Family history, perceived risk, and prostate cancer screening among African American men.

BACKGROUND: Many African American men have two major risk factors for prostate cancer. By ethnicity alone, they have twice the risk of Euro-American men of developing prostate cancer. Having a family history (brother or father with prostate cancer) also doubles their risk. The major hypotheses tested in this study are that men with a family history perceive their risk to be higher, are more worried about getting prostate cancer, and are more likely to have used cancer screening tests than men without such a history. METHODS: A sample of 208 African American men, ages 40 to 74 years, were recruited through relatives or friends whose prostate cancer diagnosis was reported to the California Cancer Registry during the years 1997 to 2001 and from churches and African American social groups. Following a screening interview to determine eligibility, 88 men with self-reported, first-degree family history of prostate cancer and 120 without such history were interviewed by telephone. Logistic regression was used to create models of perceived risk, prostate cancer worries, receipt of a digital rectal exam, and/or prostate-specific antigen (PSA) testing. RESULTS: Men with a self-reported family history of prostate cancer did not perceive their risk as higher than men without a family history, nor did they report more cancer worries. They were more likely to report having a recent PSA test, but not a digital rectal exam. Having a higher than average perceived risk was associated with younger age, a college education, and lower mental well-being, and reporting more prostate cancer worries and being more likely to have had a recent PSA test. CONCLUSIONS: Although there continues to be controversy about PSA testing, these data suggest that African American men at above-average risk are inclined to be screened.     

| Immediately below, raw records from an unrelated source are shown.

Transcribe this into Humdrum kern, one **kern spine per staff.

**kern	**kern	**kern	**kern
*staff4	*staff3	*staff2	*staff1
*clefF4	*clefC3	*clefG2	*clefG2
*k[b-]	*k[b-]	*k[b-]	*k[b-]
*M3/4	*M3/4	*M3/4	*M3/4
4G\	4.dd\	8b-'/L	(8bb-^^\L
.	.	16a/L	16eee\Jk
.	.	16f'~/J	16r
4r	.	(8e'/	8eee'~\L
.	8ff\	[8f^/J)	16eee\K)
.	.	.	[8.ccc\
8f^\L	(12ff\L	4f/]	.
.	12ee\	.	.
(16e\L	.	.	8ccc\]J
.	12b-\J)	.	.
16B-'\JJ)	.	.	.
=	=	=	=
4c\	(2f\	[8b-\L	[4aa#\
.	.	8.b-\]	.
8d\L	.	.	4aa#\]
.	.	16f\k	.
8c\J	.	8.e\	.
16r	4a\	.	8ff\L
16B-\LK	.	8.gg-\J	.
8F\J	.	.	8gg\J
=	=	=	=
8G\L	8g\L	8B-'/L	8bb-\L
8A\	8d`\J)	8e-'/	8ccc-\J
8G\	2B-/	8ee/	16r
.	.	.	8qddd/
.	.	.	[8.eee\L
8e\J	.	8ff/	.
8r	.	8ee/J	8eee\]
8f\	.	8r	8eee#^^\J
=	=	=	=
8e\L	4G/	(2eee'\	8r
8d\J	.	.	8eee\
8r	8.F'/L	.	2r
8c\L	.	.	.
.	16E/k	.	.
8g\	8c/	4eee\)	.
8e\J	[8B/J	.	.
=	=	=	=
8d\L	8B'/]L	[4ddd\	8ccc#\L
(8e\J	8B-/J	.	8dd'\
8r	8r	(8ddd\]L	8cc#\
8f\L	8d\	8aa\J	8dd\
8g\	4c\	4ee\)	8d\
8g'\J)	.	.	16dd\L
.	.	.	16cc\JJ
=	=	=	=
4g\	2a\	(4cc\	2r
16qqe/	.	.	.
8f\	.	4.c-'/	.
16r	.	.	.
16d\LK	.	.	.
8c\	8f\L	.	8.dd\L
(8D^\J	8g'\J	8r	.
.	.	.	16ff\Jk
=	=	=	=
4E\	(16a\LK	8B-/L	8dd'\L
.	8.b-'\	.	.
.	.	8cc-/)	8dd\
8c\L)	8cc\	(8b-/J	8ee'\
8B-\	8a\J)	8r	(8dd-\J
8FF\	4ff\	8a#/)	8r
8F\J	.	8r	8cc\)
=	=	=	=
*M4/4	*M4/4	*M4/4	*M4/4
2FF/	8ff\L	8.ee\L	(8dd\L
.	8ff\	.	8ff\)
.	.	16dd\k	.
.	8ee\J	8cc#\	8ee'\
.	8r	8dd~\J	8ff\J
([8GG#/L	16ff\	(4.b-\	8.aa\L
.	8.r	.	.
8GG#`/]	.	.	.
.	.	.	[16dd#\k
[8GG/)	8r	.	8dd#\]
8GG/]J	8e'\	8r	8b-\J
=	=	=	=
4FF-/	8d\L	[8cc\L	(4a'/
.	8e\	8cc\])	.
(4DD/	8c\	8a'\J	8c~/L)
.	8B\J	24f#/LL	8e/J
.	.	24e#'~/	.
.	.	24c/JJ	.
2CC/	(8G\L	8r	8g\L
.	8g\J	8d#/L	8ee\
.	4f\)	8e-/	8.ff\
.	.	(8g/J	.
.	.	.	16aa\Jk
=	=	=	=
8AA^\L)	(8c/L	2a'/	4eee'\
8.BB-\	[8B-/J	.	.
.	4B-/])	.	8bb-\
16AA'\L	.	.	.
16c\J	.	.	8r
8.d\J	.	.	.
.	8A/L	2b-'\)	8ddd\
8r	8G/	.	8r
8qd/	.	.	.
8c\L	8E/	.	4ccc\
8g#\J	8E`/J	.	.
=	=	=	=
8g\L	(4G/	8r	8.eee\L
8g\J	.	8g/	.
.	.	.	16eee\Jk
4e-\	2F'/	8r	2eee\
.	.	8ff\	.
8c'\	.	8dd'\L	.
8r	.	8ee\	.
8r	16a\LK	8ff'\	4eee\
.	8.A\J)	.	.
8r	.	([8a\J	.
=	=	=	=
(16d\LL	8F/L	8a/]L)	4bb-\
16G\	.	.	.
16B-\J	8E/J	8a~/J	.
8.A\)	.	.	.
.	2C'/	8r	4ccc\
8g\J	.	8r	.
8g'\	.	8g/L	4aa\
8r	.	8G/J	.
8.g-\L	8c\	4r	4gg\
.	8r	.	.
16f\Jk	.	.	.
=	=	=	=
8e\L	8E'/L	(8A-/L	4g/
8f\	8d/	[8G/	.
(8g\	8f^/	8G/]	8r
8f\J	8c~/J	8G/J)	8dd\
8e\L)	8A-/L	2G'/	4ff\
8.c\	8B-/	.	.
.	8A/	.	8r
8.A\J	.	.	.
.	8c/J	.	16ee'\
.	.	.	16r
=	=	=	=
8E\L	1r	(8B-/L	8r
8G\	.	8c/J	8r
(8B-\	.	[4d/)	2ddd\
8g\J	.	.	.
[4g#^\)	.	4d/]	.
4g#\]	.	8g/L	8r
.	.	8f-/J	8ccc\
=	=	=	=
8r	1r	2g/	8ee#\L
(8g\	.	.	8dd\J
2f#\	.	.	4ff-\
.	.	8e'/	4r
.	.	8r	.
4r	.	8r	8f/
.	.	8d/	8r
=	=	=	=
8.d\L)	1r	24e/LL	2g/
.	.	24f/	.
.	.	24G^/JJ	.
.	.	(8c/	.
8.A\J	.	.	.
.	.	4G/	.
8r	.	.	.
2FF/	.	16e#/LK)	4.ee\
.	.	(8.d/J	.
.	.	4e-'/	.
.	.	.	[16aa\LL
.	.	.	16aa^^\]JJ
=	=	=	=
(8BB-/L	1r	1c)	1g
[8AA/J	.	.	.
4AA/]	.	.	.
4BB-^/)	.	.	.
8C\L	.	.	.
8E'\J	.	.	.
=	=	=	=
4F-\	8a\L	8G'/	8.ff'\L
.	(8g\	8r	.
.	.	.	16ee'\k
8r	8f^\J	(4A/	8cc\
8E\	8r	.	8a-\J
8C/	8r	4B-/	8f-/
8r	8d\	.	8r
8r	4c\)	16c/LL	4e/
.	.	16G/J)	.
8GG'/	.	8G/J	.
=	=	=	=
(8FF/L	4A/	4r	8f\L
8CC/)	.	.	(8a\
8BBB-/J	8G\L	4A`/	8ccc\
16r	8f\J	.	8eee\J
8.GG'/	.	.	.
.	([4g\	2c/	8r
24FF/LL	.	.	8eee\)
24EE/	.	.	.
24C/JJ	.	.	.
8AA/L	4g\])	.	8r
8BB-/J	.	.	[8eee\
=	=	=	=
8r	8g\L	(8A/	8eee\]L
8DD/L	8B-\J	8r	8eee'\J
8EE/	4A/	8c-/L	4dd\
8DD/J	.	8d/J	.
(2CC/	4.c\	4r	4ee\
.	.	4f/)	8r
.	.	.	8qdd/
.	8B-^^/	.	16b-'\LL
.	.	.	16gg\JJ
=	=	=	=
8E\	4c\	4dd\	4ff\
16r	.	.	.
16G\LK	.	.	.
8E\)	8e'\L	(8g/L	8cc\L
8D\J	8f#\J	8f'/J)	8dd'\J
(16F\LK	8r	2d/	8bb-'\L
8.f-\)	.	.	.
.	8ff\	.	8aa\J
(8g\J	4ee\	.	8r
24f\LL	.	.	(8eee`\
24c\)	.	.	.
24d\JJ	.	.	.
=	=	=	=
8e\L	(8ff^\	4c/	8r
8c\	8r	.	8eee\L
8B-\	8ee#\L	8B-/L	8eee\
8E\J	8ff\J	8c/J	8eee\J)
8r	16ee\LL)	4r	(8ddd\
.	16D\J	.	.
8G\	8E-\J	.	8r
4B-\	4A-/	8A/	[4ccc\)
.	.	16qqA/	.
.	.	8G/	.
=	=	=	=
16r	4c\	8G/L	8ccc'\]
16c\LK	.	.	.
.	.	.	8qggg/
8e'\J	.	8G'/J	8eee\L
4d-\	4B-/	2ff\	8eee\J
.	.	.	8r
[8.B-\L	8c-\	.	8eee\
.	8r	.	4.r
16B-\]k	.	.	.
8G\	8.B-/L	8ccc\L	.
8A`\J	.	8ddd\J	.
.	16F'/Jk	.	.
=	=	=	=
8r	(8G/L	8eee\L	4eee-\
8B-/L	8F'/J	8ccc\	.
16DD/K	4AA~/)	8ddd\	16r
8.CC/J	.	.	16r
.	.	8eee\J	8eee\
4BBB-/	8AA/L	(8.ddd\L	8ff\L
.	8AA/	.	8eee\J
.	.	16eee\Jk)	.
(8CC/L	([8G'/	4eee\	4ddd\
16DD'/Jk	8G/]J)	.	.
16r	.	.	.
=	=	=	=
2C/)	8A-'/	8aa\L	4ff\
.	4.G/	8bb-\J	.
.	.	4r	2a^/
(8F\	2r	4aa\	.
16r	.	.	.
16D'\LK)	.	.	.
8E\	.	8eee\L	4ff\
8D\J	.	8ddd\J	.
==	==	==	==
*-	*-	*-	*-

Use of the prostate-specific antigen test among U.S. men: findings from the 2005 National Health Interview Survey.

BACKGROUND: Although evidence that prostate cancer deaths are reduced by screening for elevated prostate-specific antigen (PSA) concentration coupled with early diagnosis and treatment is insufficient to advocate routine screening for prostate cancer, PSA testing has become more common in the past decade. We examined characteristics that might influence testing and compared test use between men ages 40 to 49 and 50 to 79 years. METHODS: We used data from 7,669 participants with no history of prostate cancer in the 2005 National Health Interview Survey. RESULTS: Among men reporting about PSA testing, an estimated 16% of 40- to 49-year-old men and 49% of 50- to 79-year-old men had a PSA test in the past 2 years. In multivariate analyses, among men ages 40 to 49 years, non-Hispanic Black men were more likely (P < 0.05) to have had a PSA test than non-Hispanic White men. We found no significant difference by race/ethnicity in men ages 50 to 79 years. Higher education, higher poverty threshold, usual source of medical care, family history of prostate cancer, and comorbid conditions were associated with increased PSA test use in both age groups. Additionally, men ages 50 to 79 years born in the United States, who were married, had private or military health insurance, and had been diagnosed with another cancer type were more likely to be tested. CONCLUSIONS: Findings from the multivariate analyses indicated significantly higher PSA test use among younger non-Hispanic Black men than among non-Hispanic White men. These findings may indicate that healthcare providers are getting and conveying the message of increased risk of prostate cancer among African American men.